* [Text]
++++++++
Note: The \0 is used for handling null terminated strings.
BTW: Why the following code works and the above does not?
struct myStruct {
char variable1[10];
char variable2[10];
char variable3[10];
} variable = {{'\0'}, {'\0'}, {'\0'}};;
Remove parens. Use braces only.
That is, instead of
variable1({'\0'})
write this,
variable1{'\0'} //removed parens!
If you follow that, your code would look like this:
myStruct() : variable1{'\0'}, variable2{'\0'}, variable3{'\0'} {}
Any compiler that supports C++11 should be able to compile it.
In C++03, write this:
myStruct() : variable1(), variable2(), variable3() {}
That should work for this particular case. That is all you have : value-initialization. C++03 doesn't give you much freedom.
In C++11, your code should work, although it has rather more brackets than strictly necessary.
In any C++, you could specify value-initialisation to zero-initialise the arrays:
myStruct() : variable1(), variable2(), variable3() {}
If you're being ultra-paranoid, and don't trust '\0' to be equivalent to zero, then you'd have to write to the arrays in the constructor body.
Why the following code works and the above does not?
Because it's always been possible to aggregate-initialise variables in a declaration. It's only since 2011 that it's been possible to do that in a member initialiser.
Assuming you just want to initialise the member variables to empty (C-style) strings, change:
// Constructor
myStruct() : variable1({'\0'}), variable2({'\0'}), variable3({'\0'}) {}
to:
// Constructor
myStruct() : variable1(""), variable2(""), variable3("") {}
Edit
Apparently some versions of gcc complain about this usage (see comments below) - this appears to be due to a bug in gcc.
++++++++
* [Provided information]
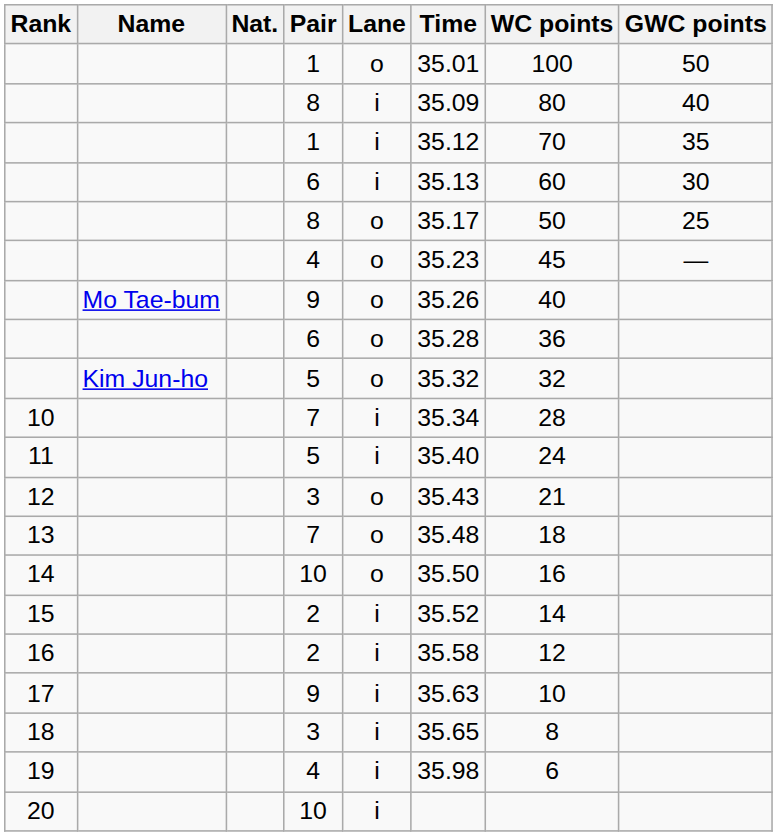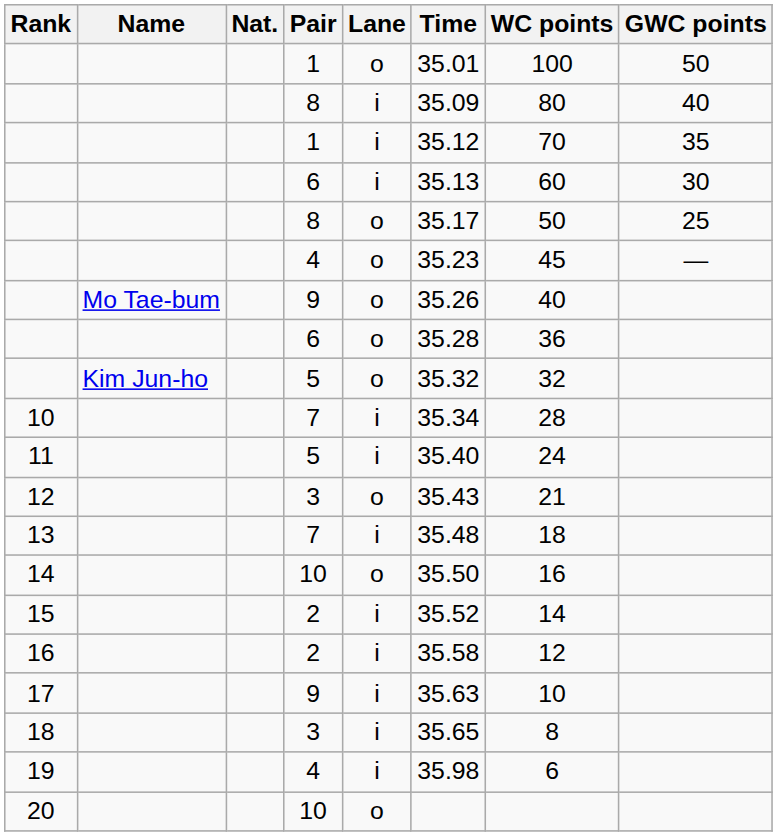13 | Lane: o -> i
20 | Lane: i -> o
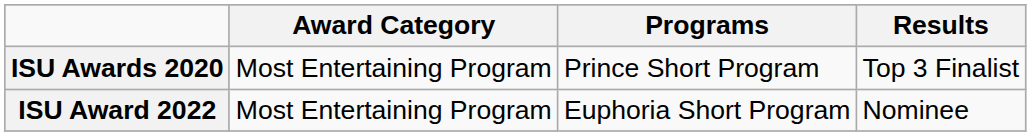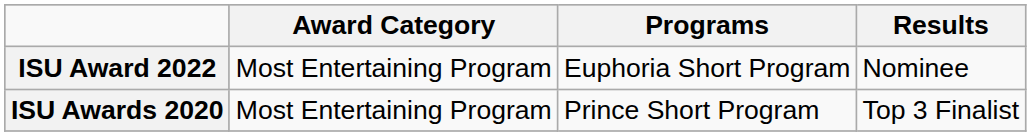rows swapped: ISU Awards 2020 <-> ISU Award 2022
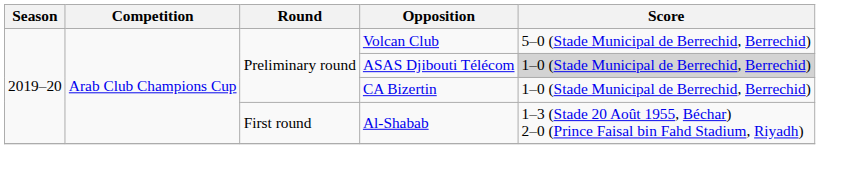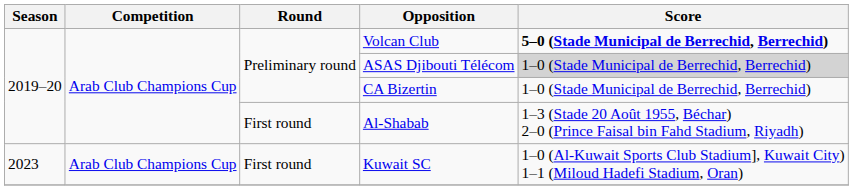Volcan Club | Score: normal -> bold
+ row: 2023 | Arab Club Champions Cup | First round | Kuwait SC | 1–0 (Al-Kuwait Sports Club Stadium], Kuwait City) 1–1 (Miloud Hadefi Stadium, Oran)
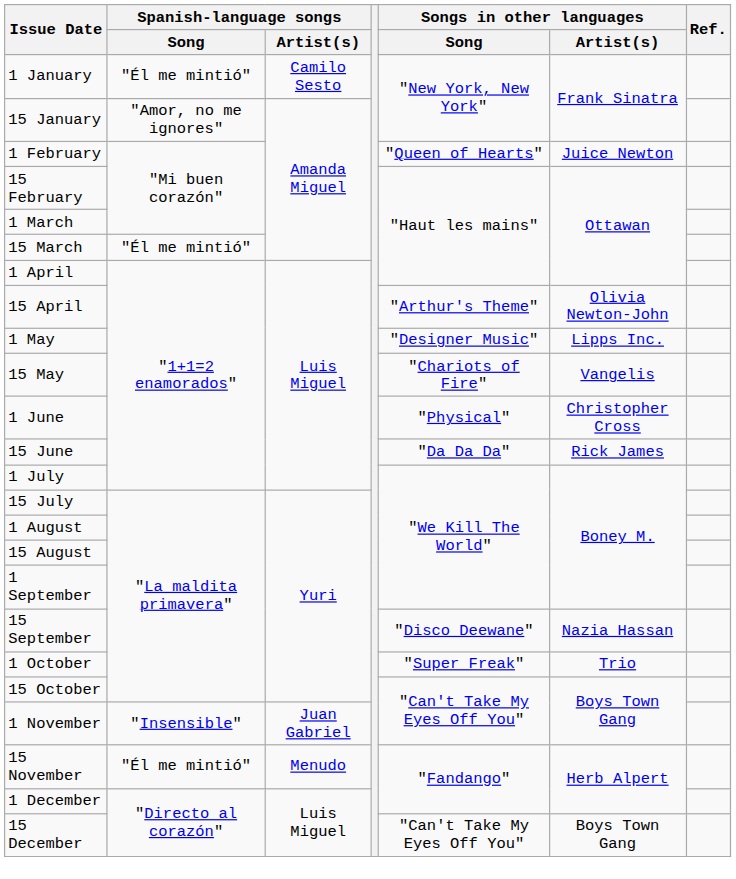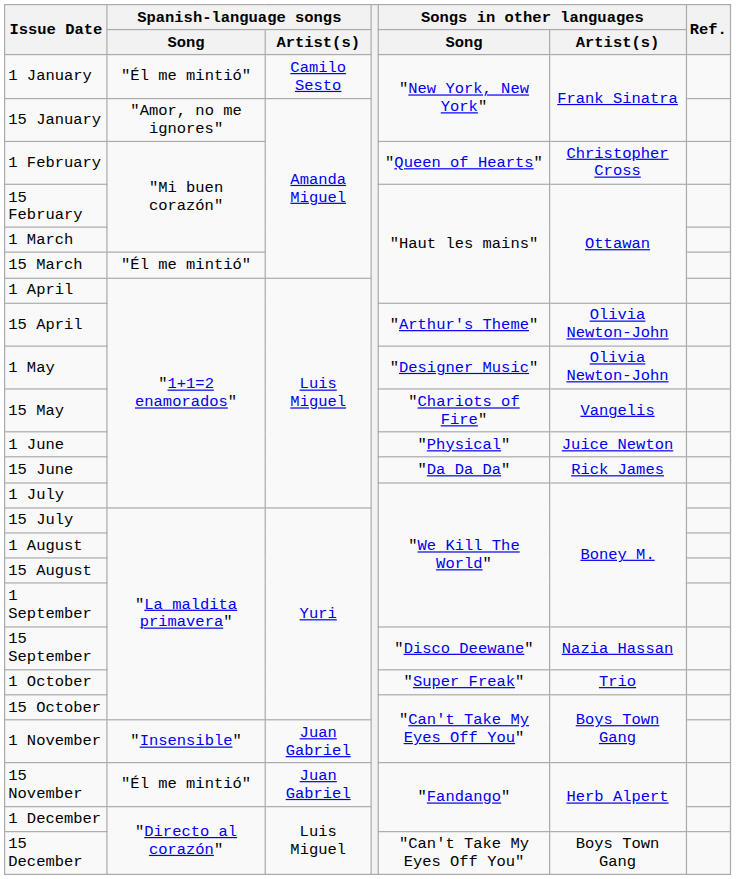1 February | Songs in other languages / Artist(s): Juice Newton -> Christopher Cross
1 May | Songs in other languages / Artist(s): Lipps Inc. -> Olivia Newton-John
1 June | Songs in other languages / Artist(s): Christopher Cross -> Juice Newton
15 November | Spanish-language songs / Artist(s): Menudo -> Juan Gabriel
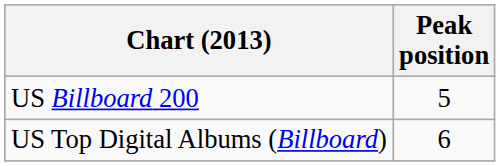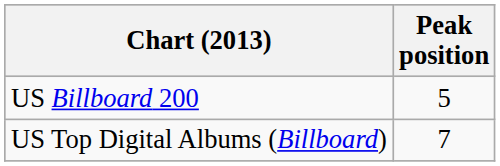US Top Digital Albums (Billboard) | Peak position: 6 -> 7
++++++++
* [Set exercise]
Rewrite the C++ initialization text starting at the words "That is, instead" and stopping after "than strictly necessary.", with "compiler" changed to "toolchain". Rely only on the C++ initialization text for what comes next.

* [Answer to this task]
That is, instead of
variable1({'\0'})
write this,
variable1{'\0'} //removed parens!
If you follow that, your code would look like this:
myStruct() : variable1{'\0'}, variable2{'\0'}, variable3{'\0'} {}
Any toolchain that supports C++11 should be able to compile it.
In C++03, write this:
myStruct() : variable1(), variable2(), variable3() {}
That should work for this particular case. That is all you have : value-initialization. C++03 doesn't give you much freedom.
In C++11, your code should work, although it has rather more brackets than strictly necessary.